Cada tipo de contencioso tem as suas especificidades e os problemas não se resolvem com soluções pré-fabricadas. P. ex., é necessário corrigir erros como os dos “mega-processos” de natureza penal. Em casos fiscais, o recurso à arbitragem institucionalizada tem dado boas provas de celeridade, qualidade e aceitabilidade, ao ponto de os órgãos de arbitragem tributária serem reconhecidos pelo Tribunal de Justiça como verdadeiros órgãos jurisdicionais para efeitos de “reenvio prejudicial”. É certamente necessário melhorar a organização e a administração da justiça em casos de família e menores. Mas é também importante continuar a libertar os tribunais de processos massificados, que possam ser resolvidos através de métodos alternativos de resolução de litígios, não limitados a quem tenha capacidade financeira para suportar os custos.
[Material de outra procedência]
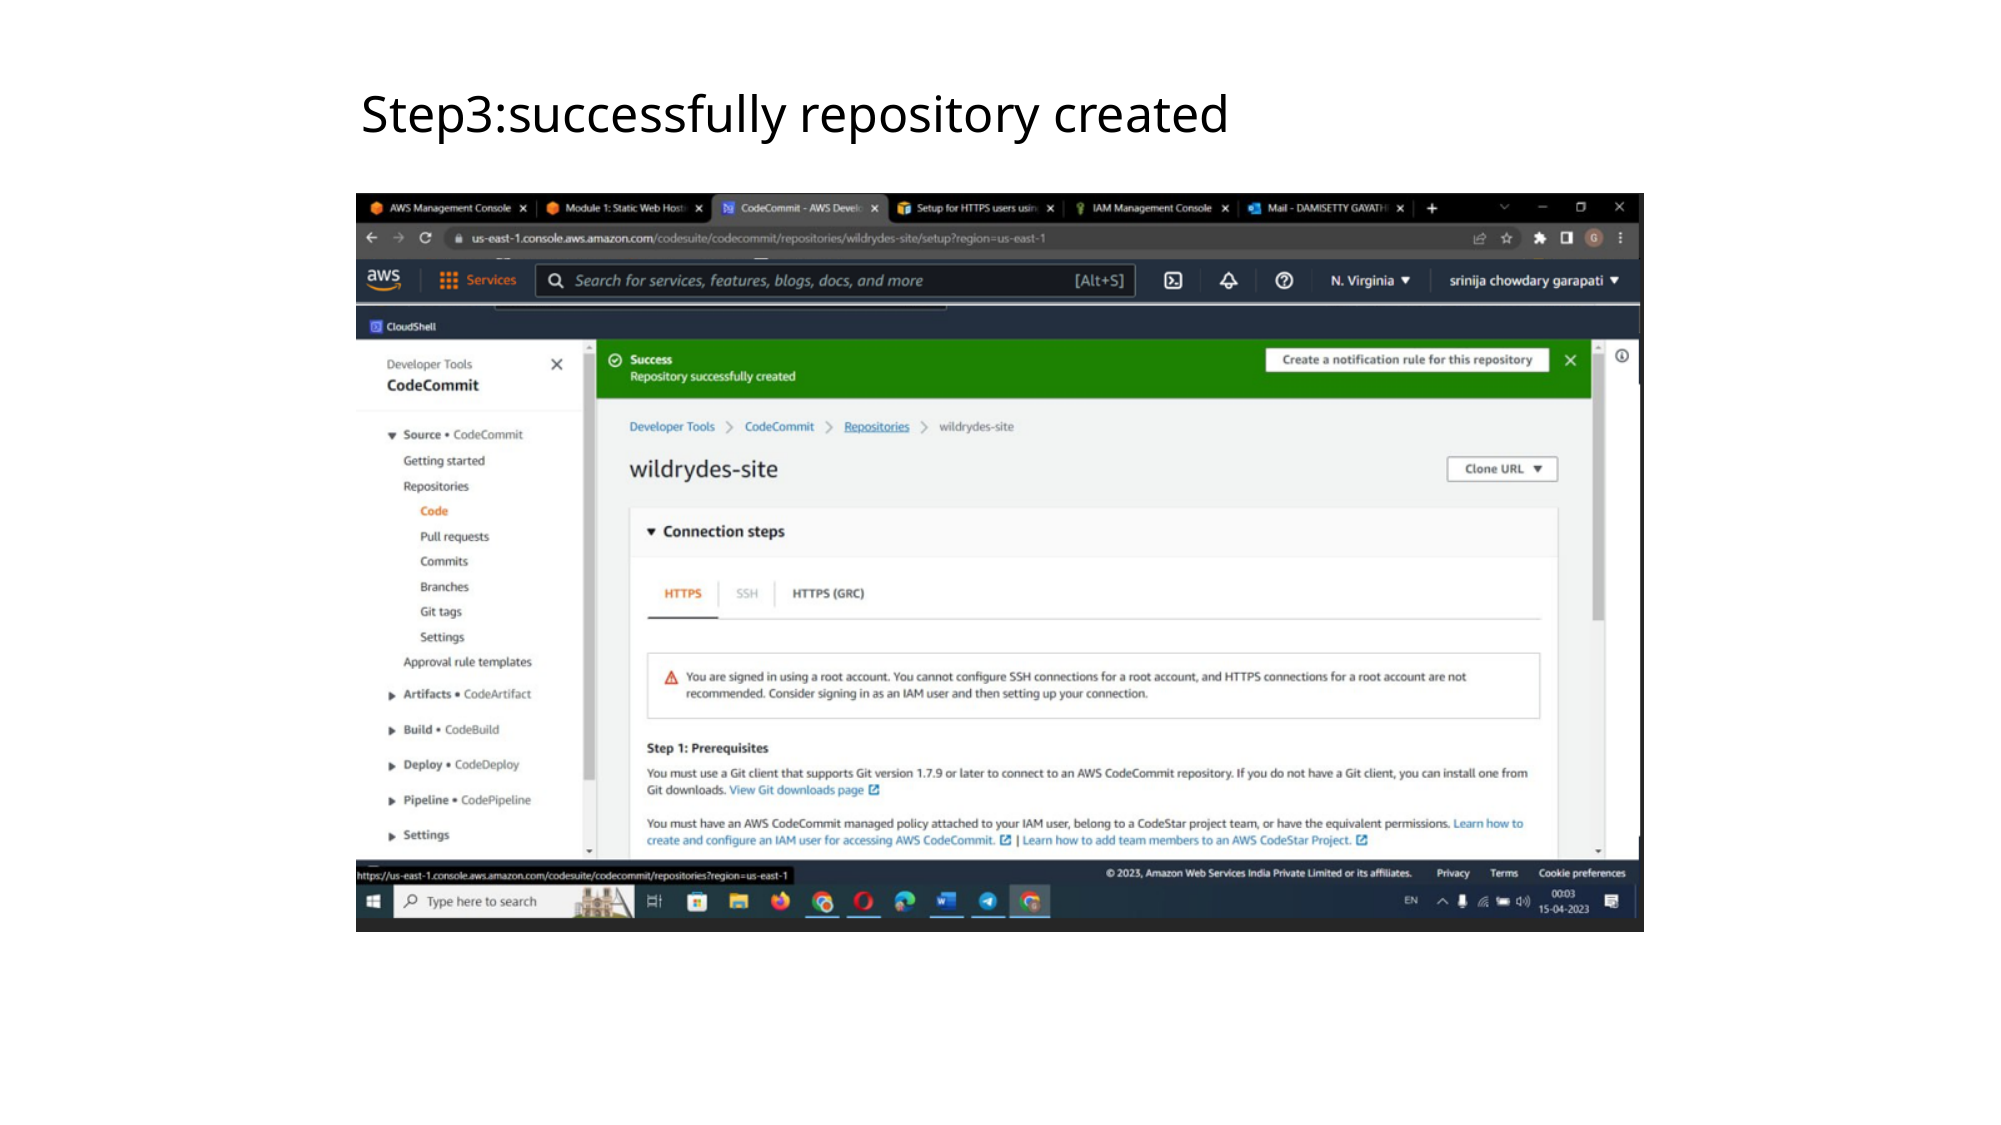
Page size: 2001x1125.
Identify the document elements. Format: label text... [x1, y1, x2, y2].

picture [356, 193, 1644, 932]
text_box Step3:successfully repository created [346, 74, 1246, 150]
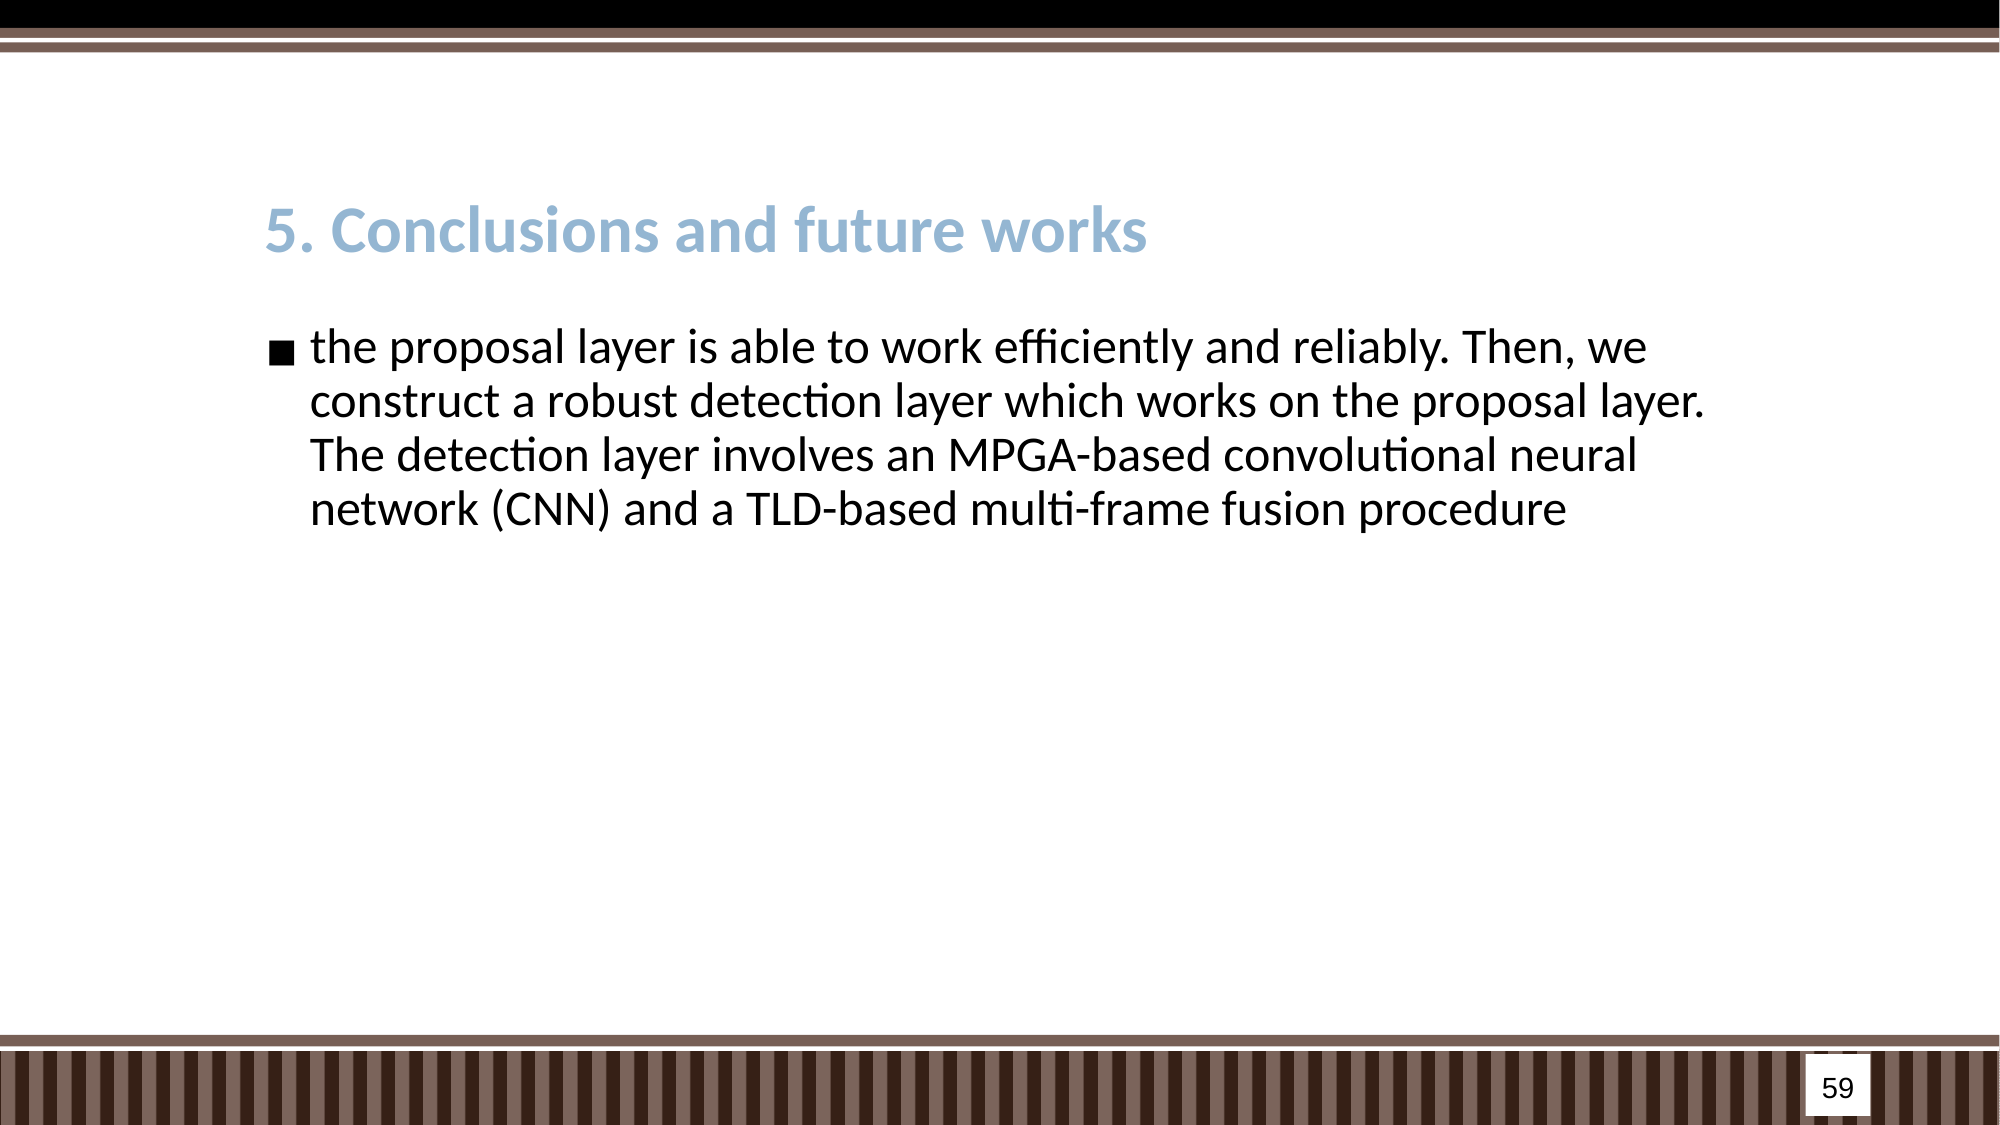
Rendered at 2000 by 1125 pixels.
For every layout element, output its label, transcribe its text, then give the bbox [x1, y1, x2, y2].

picture [0, 1051, 2000, 1125]
text_box 59 [1805, 1054, 1871, 1116]
title 5. Conclusions and future works [249, 99, 1750, 275]
list the proposal layer is able to work efficiently and reliably. Then, we construct a robust detection layer which works on the proposal layer. The detection layer involves an MPGA-based convolutional neural network (CNN) and a TLD-based multi-frame fusion procedure [249, 312, 1750, 920]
Certas soluções transversais deviam claramente impor-se. Aqui também, o conhecimento da experiência do Tribunal de Justiça da UE pode ser muito útil: pequenas mudanças na aparência, mas enormes nas consequências. P. ex., para os advogados, número máximo de páginas em cada articulado, organização impecável dos anexos, limitação do tempo de palavra nas audiências; para os magistrados, a estandardização da estrutura das sentenças e acórdãos, acelerando a sua elaboração, assegurando a clareza e facilitando a compreensão; para todo o sistema, mais transparência, através da digitalização e de uma política adequada de comunicação. E, ponto fundamental, como no Tribunal de Justiça, os prazos não devem ser só para as partes e seus advogados: juízes e advogados-gerais obrigam-se a cumprir prazos para os atos processuais a praticar, evitando afetar a celeridade processual e os direitos e expetativas dos requerentes. Mais: não tenho memória, em 15 anos, de uma audiência adiada (exceto por imperiosa razão de saúde) ou sequer começada com cinco minutos de atraso!
Olhando para o futuro, quais são os principais desafios que vislumbra para a justiça em Portugal e qual é o papel que a Cruz Vilaça Advogados espera desempenhar nesse contexto?
A resposta a esta pergunta resulta de tudo o que precede. E a conclusão não pode deixar de ser que a reforma do sistema de justiça é (um dos) grandes desafios do país para os próximos anos. Exige-se determinação e coragem política para a levar a cabo, mas também são necessários sentido de responsabilidade e cuidado para evitar estragar o que de bom esteja a fazer-se. Sobretudo, impõe-se procurar um consenso alargado entre operadores da justiça e seus representantes, governo e partidos políticos com representação parlamentar. A Cruz Vilaça Advogados vai continuar a estar, espero, na primeira linha da luta por essa reforma.